In Japan, an older neighbor might notice a problem and correct the child. Kids just did not disobey adults, and there were watchful eyes all over. That is the way it used to be here. These days (here), the parents would get offended if you even tried to do that. So now people just keep their heads down and move on.
And I think there is a real reason we are seeing these changes: People don’t want to actually parent children. They don’t want to have to supervise the children. They want to fob off responsibility onto others. They don’t know the neighbors and they certainly don’t want to talk to them. I mean, I recall going over to the elderly neighbor couple’s house next door all the time and visiting with them (I once ran through their sliding glass door and had to get stitches on my face–I remember feeling her hands shaking as she tried to stanch the blood flow while her husband went and got my mother).

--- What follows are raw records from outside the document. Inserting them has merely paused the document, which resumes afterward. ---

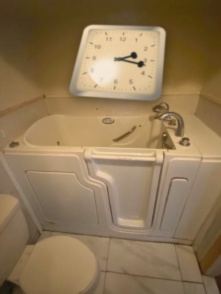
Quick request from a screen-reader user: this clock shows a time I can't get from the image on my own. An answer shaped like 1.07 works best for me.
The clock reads 2.17
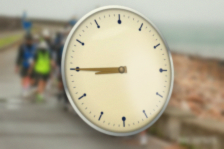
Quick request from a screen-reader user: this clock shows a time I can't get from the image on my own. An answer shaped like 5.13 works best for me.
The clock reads 8.45
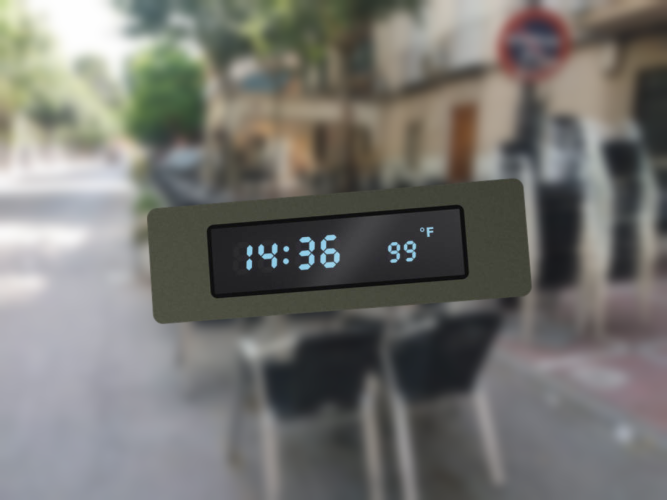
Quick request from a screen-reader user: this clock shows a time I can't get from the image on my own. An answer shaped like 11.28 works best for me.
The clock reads 14.36
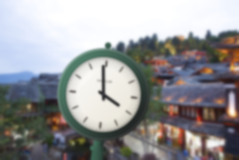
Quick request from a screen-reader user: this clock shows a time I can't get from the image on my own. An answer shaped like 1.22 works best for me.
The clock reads 3.59
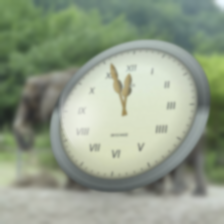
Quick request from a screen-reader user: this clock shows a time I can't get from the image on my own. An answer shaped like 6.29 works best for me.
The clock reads 11.56
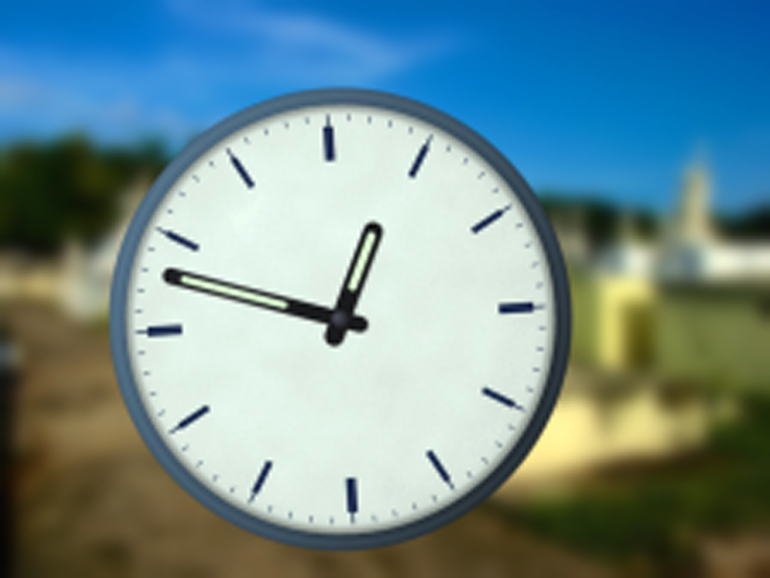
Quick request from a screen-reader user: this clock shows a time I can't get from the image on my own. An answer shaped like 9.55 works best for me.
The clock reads 12.48
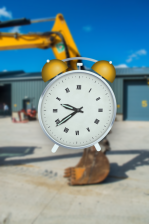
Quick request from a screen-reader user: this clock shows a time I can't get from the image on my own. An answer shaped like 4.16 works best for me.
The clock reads 9.39
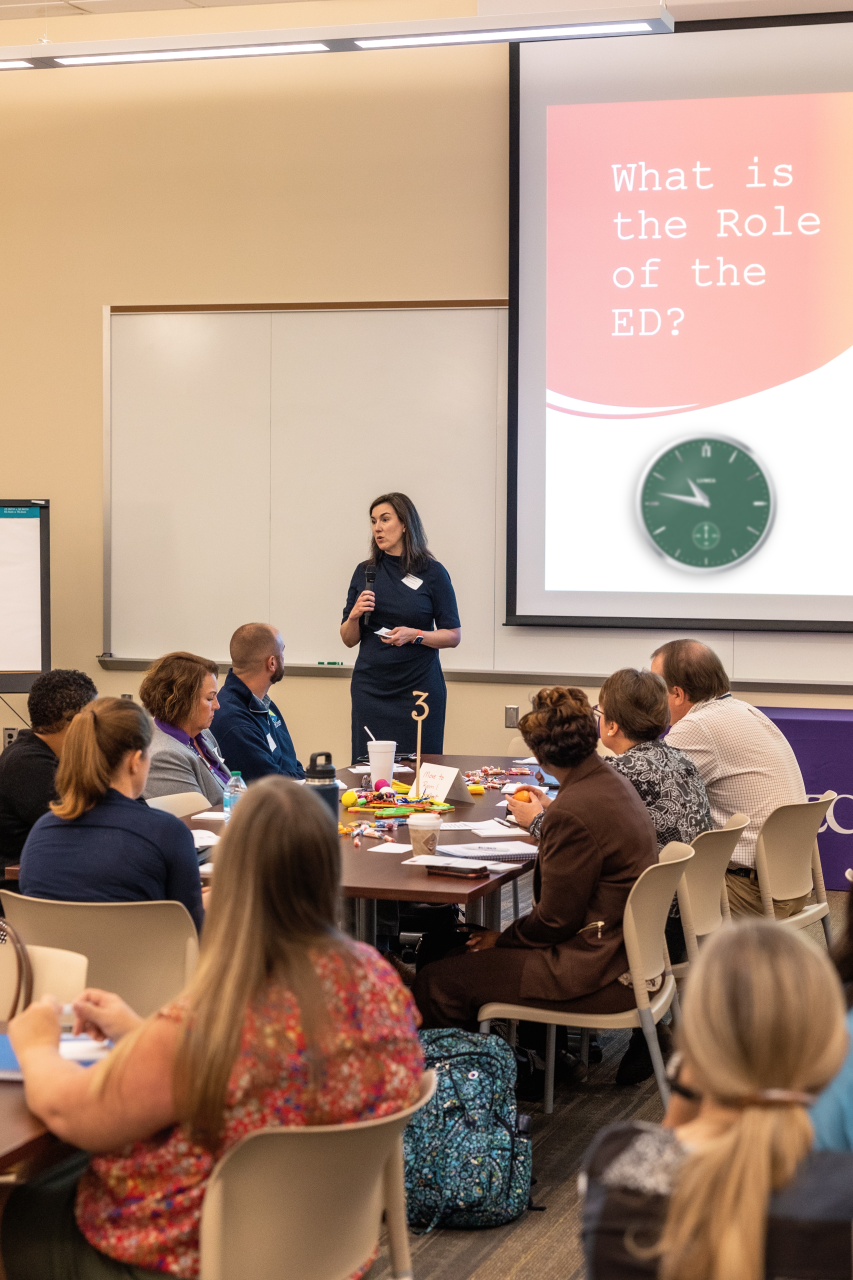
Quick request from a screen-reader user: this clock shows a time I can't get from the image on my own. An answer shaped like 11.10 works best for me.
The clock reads 10.47
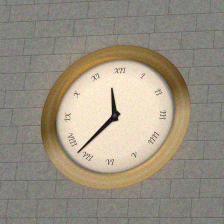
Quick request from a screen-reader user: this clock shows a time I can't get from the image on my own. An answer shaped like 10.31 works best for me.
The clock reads 11.37
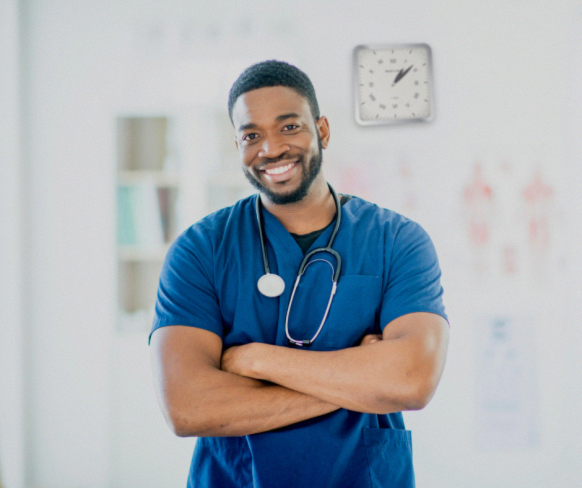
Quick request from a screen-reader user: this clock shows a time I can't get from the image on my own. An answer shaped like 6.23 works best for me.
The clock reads 1.08
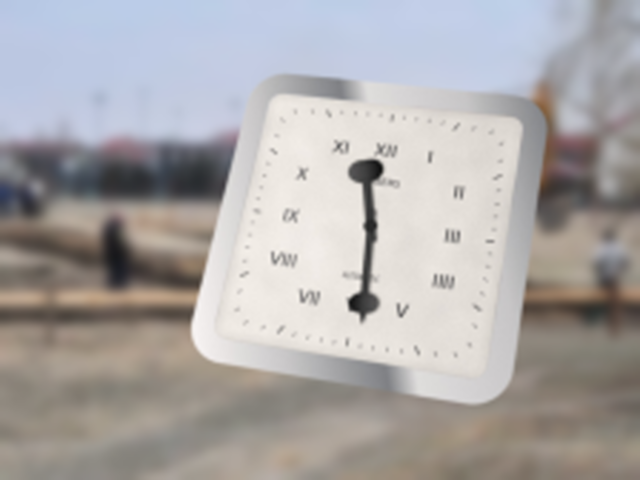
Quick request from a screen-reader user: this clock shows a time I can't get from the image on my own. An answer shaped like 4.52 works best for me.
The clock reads 11.29
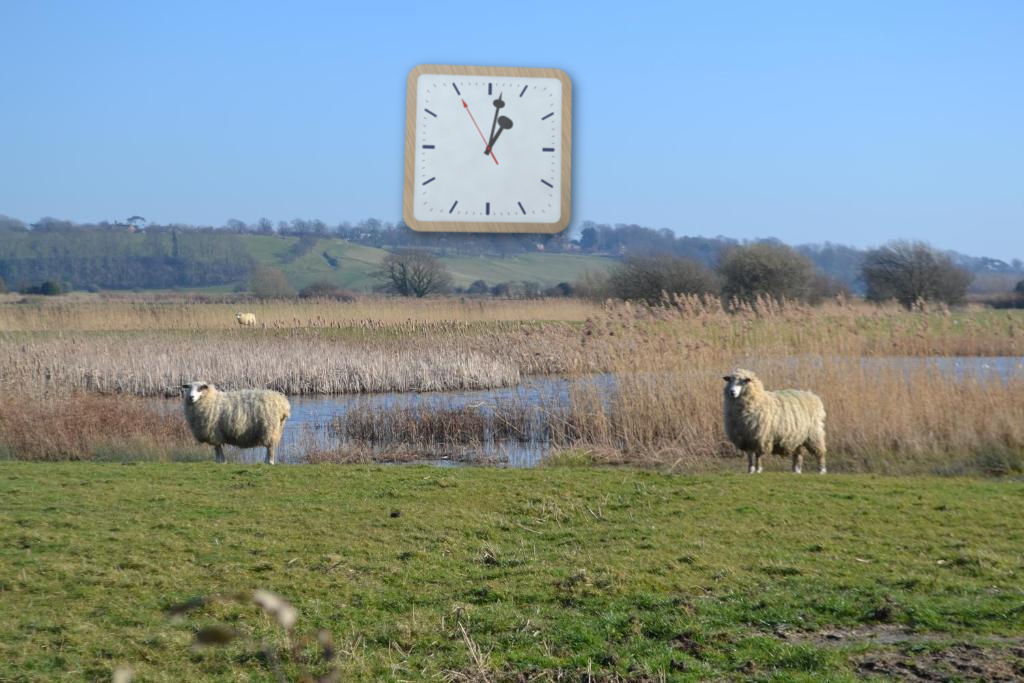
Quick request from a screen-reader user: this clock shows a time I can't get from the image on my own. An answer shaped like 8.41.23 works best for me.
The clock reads 1.01.55
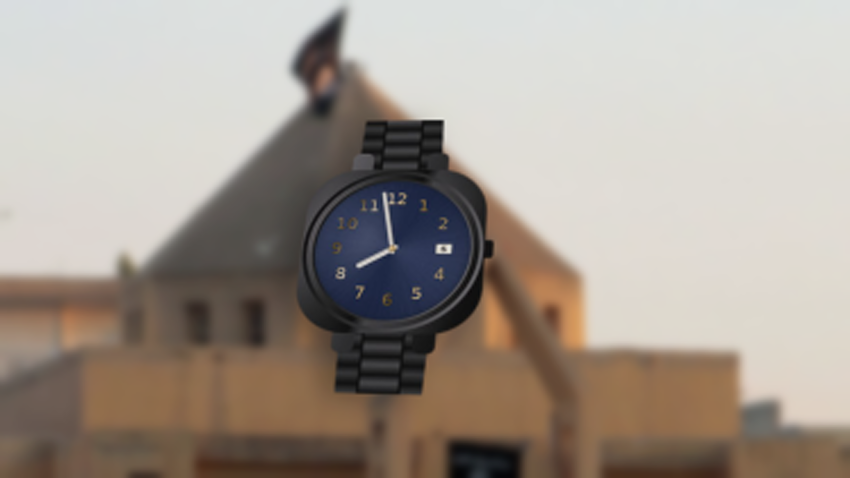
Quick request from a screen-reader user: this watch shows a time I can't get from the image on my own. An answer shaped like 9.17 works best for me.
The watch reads 7.58
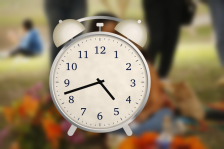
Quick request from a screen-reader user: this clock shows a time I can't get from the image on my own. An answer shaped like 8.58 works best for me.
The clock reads 4.42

But now there is no community at all. Parents do not want to have to be there to say, “Don’t do that, Susie.” They certainly won’t tolerate a random adult correcting their child. They want someone else to be legally responsible for the safety of their children. They just want everything to be safe so they don’t have to be bothered. It is an abdication of parenting, plain and simple. We need to understand that this is borne out of not simply a desire for safety, but a desire for decreased parental responsibility and plausible deniability. THAT is the real issue.
I mean, we all knew of kids who drowned in the irrigation canal (we heard stories). It made one very careful. It also taught important life skills.
As a child of nine or 10, I used to ride my bike a couple miles to a nearby canyon and then drive down the steep grade into it and go swimming in a warm lake or pond that was there (or catching Bluegill). I would spend days unsupervised at neighbors’ houses (often playing with explosives–everyone had reloading equipment–and listening to music my parents would not approve of and other things like that). We often slept outside on the trampoline, which made it easier to go off in the middle of the night and spread toilet paper on someone’s lawn. Jumping off cliffs into the water was a big deal and lots of fun. I rode my bike for several miles in significant traffic to get to karate lessons. That kind of stuff would simply not fly today.